Our finding that ammonium addition alleviated the cost of a larger genome for growth (Fig. 2, Table 2) is consistent with the nutrient stress hypothesis [7]. Carbon addition to soil often stimulates ammonium immobilization by heterotrophic microorganisms, exacerbating N limitation of growth and of associated genome replication, and therefore conferring an advantage to a smaller genome with lower N cost of replication. When N and C are added together, this advantage is diminished. This also explains the results from the synthesis of pure culture studies (Fig. 1b), because with no nutrient limitation, there would be no growth advantage to having a smaller genome.

Microbiology has advanced by studying microorganisms in pure culture in the laboratory, and calls for improved culturing strategies promise new insights [46]. Ecology has advanced by studying organisms in nature, accepting environmental heterogeneity and community interactions as essential features of the world organisms inhabit. Microbial ecology should bridge these approaches. Attempts to do so are widespread using molecular tools, inferring function based on gene sequence data collected from the field. However, the translation from genes to function rests on a pure culture foundation, and that foundation can fail, as demonstrated here for unamended soils where a commonly applied prediction from culture failed in nature.
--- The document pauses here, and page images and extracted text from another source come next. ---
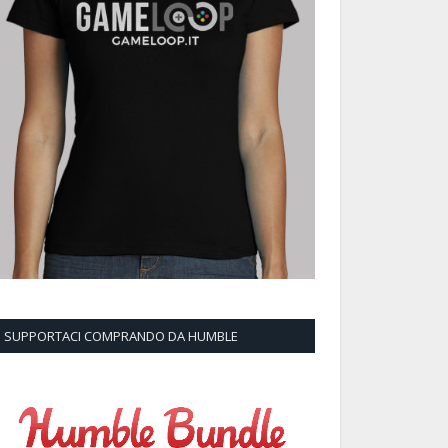
SUPPORTACI COMPRANDO DA HUMBLE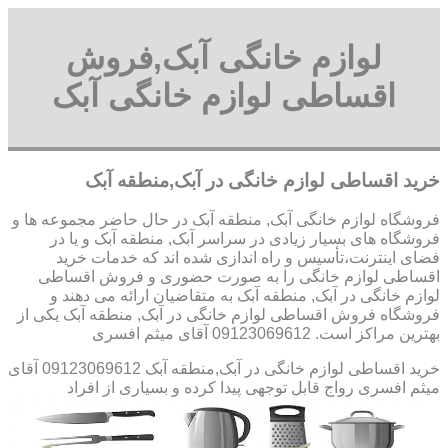
لوازم خانگی آبک,فروش
اقساطی لوازم خانگی آبک
خرید اقساطی لوازم خانگی در آبک,منطقه آبک
فروشگاه لوازم خانگی آبک, منطقه آبک در حال حاضر مجموعه ها و
فروشگاه های بسیار زیادی در سراسر آبک, منطقه آبک و یا در
فضای اینترنت،تأسیس و راه اندازی شده اند که خدمات خرید
اقساطی لوازم خانگی را به صورت حضوری و فروش اقساطی
لوازم خانگی در آبک, منطقه آبک به متقاضیان ارائه می دهند و
فروشگاه فروش اقساطی لوازم خانگی در آبک, منطقه آبک یکی از
بهترین مراکز است. 09123069612 آقای میثم افسری
خرید اقساطی لوازم خانگی در آبک,منطقه آبک 09123069612 آقای
میثم افسری
رواج قابل توجهی پیدا کرده و بسیاری از افراد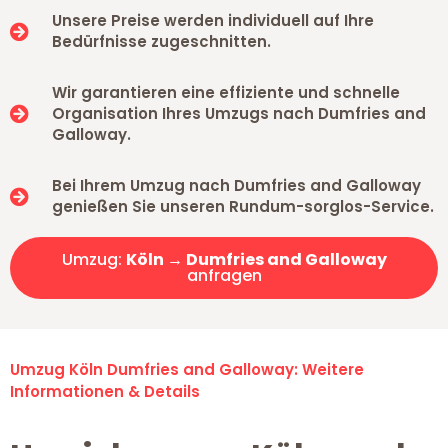
Unsere Preise werden individuell auf Ihre
Bedürfnisse zugeschnitten.
Wir garantieren eine effiziente und schnelle
Organisation Ihres Umzugs nach Dumfries and
Galloway.
Bei Ihrem Umzug nach Dumfries and Galloway
genießen Sie unseren Rundum-sorglos-Service.
Umzug:
Köln → Dumfries and Galloway
anfragen
Umzug Köln Dumfries and Galloway: Weitere
Informationen & Details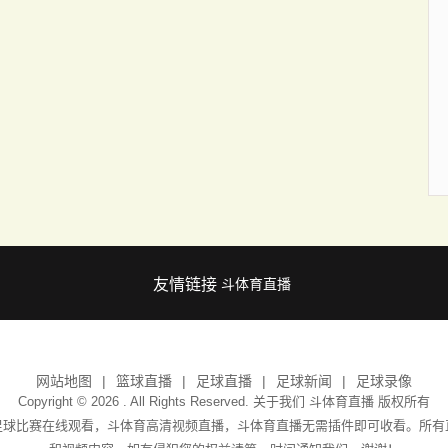
友情链接
斗体育直播
网站地图
篮球直播
足球直播
足球新闻
足球录像
Copyright © 2026 . All Rights Reserved. 关于我们
斗体育直播
版权所有
足球比赛在线观看，斗体育高清视频直播，斗体育直播无需插件即可收看。所有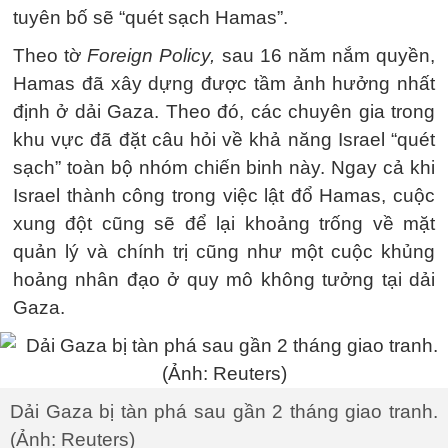
tuyên bố sẽ “quét sạch Hamas”.
Theo tờ
Foreign Policy,
sau 16 năm nắm quyền,
Hamas đã xây dựng được tầm ảnh hưởng nhất
định ở dải Gaza. Theo đó, các chuyên gia trong
khu vực đã đặt câu hỏi về khả năng Israel “quét
sạch” toàn bộ nhóm chiến binh này. Ngay cả khi
Israel thành công trong việc lật đổ Hamas, cuộc
xung đột cũng sẽ để lại khoảng trống về mặt
quản lý và chính trị cũng như một cuộc khủng
hoảng nhân đạo ở quy mô không tưởng tại dải
Gaza.
Dải Gaza bị tàn phá sau gần 2 tháng giao tranh.
(Ảnh: Reuters)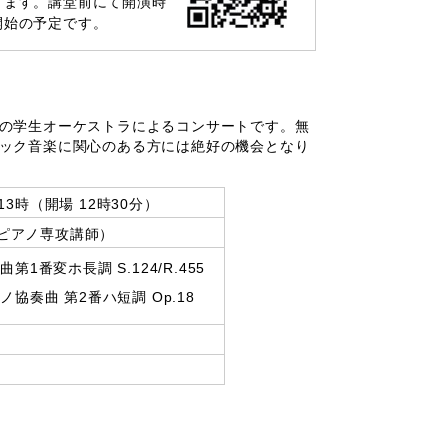
ります。講堂前にて開演時
開始の予定です。
の学生オーケストラによるコンサートです。無
ック音楽に関心のある方には絶好の機会となり
13時（開場 12時30分）
ピアノ専攻講師）
1番変ホ長調 S.124/R.455
協奏曲 第2番ハ短調 Op.18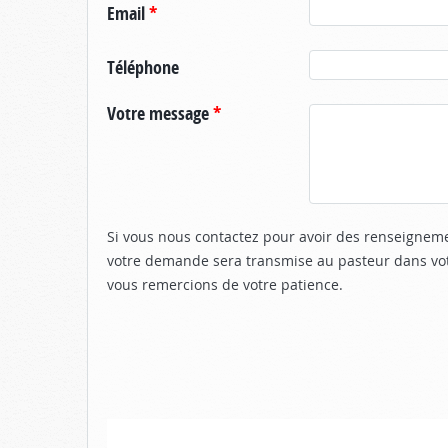
Email
*
Téléphone
Votre message
*
Si vous nous contactez pour avoir des renseigneme
votre demande sera transmise au pasteur dans vot
vous remercions de votre patience.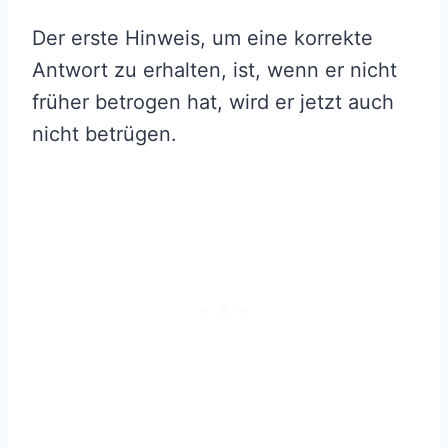
Der erste Hinweis, um eine korrekte
Antwort zu erhalten, ist, wenn er nicht
früher betrogen hat, wird er jetzt auch
nicht betrügen.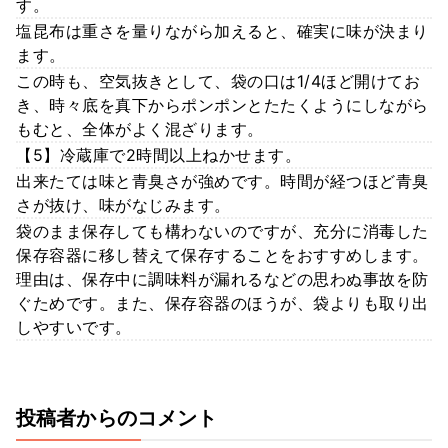
す。
塩昆布は重さを量りながら加えると、確実に味が決まり
ます。
この時も、空気抜きとして、袋の口は1/4ほど開けてお
き、時々底を真下からポンポンとたたくようにしながら
もむと、全体がよく混ざります。
【5】冷蔵庫で2時間以上ねかせます。
出来たては味と青臭さが強めです。時間が経つほど青臭
さが抜け、味がなじみます。
袋のまま保存しても構わないのですが、充分に消毒した
保存容器に移し替えて保存することをおすすめします。
理由は、保存中に調味料が漏れるなどの思わぬ事故を防
ぐためです。また、保存容器のほうが、袋よりも取り出
しやすいです。
投稿者からのコメント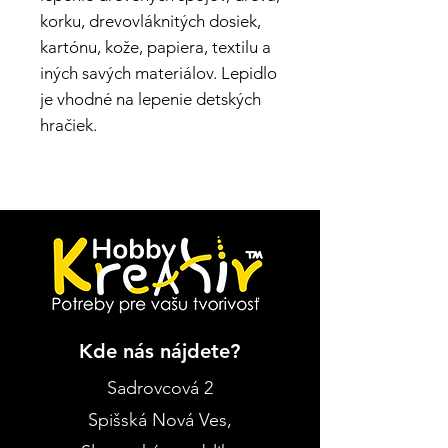
korku, drevovláknitých dosiek,
kartónu, kože, papiera, textilu a
iných savých materiálov. Lepidlo
je vhodné na lepenie detských
hračiek.
Kde nás nájdete?
Sadrovcová 2
Spišská Nová Ves
,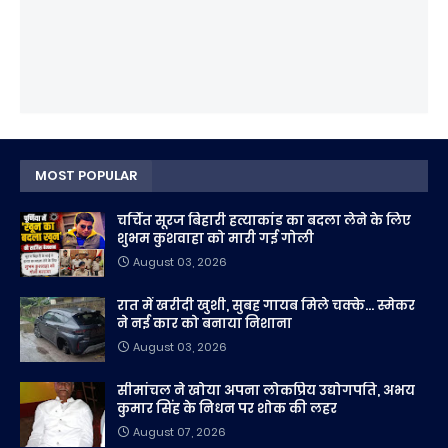
MOST POPULAR
चर्चित सूरज बिहारी हत्याकांड का बदला लेने के लिए
शुभम कुशवाहा को मारी गई गोली
August 03, 2026
रात में खरीदी खुशी, सुबह गायब मिले चक्के... स्मेकर
ने नई कार को बनाया निशाना
August 03, 2026
सीमांचल ने खोया अपना लोकप्रिय उद्योगपति, अभय
कुमार सिंह के निधन पर शोक की लहर
August 07, 2026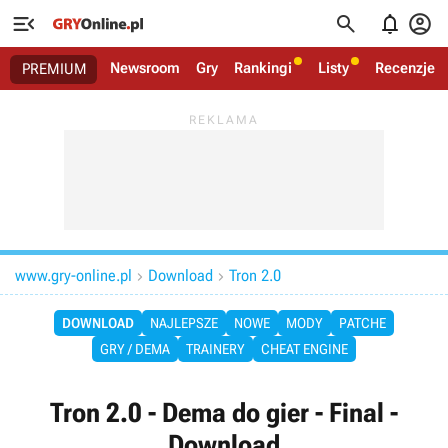




Newsroom
Gry
Rankingi
Listy
Recenzje
PREMIUM
www.gry-online.pl
Download
Tron 2.0


DOWNLOAD
NAJLEPSZE
NOWE
MODY
PATCHE
GRY / DEMA
TRAINERY
CHEAT ENGINE
Tron 2.0 - Dema do gier - Final -
Download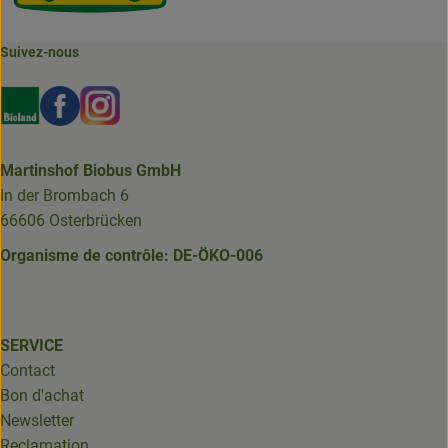
Suivez-nous
Externer Link zu https://www.bioland.de/verbraucher
Externer Link zu https://www.facebook.com/martin
Externer Link zu https://www.instagram.com/b
Martinshof Biobus GmbH
In der Brombach 6
66606 Osterbrücken
Organisme de contrôle: DE-ÖKO-006
SERVICE
Contact
Bon d'achat
Newsletter
Reclamation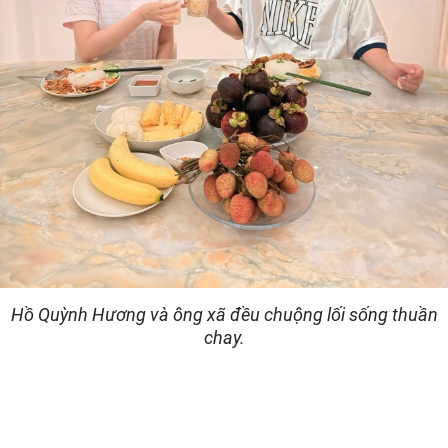
Hồ Quỳnh Hương và ông xã đều chuộng lối sống thuần
chay.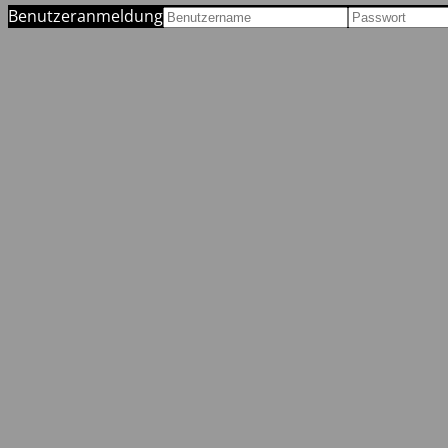
Benutzeranmeldung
The failure is not surprising: performance of an organism under near optimal conditions in pure culture will differ from the performance of the very same organism in nature, subject to competitive interactions, limited by resources, and stressed by suboptimal environmental conditions. Results presented here show how microbial ecology can advance by measuring quantitative trait variation of microorganisms in the habitats where they naturally occur. Techniques like qSIP can evaluate where principles derived from the laboratory apply to microorganisms in nature, and where they fail. It is not surprising that growth responses to resource pulses corresponded with traits derived from studies of resource-rich laboratory cultures. At the same time, the high variation in growth rates observed without resource amendment points to important phenotypic variation in growth (Fig. 1), even under resource-limited conditions, and the need to explore the genomic traits and environmental conditions that drive that variation.

Assigning ecological strategies based on taxonomy is a common approach for interpreting microbiome data, but this effort to date is largely divorced from measurements testing whether the organisms actually utilize their assigned strategies in nature. Growth is a useful metric for evaluating ecological strategies, because it integrates ecological and evolutionary processes, from metabolism [2], to resource uptake and use [47] and thus the imprint of biology on element cycles, to fitness [48], the ultimate result of variation in genomic traits. Assessing growth in natural microbial communities, combined with molecular tools, provides access to a richer suite of ecological mechanisms influencing organismal performance than can be assessed in laboratory cultures. Findings presented here show that it is now possible to pair genomic traits of microorganisms with their growth rates in nature. Such efforts hold promise for a refined and evidence-based foundation for proposed ecological strategies, whether best defined by a single axis of copiotrophic to oligotrophic [49], by a triangle of competitive, ruderal, and tolerance [50], or by multi-dimensional spectra of traits and tradeoffs [51].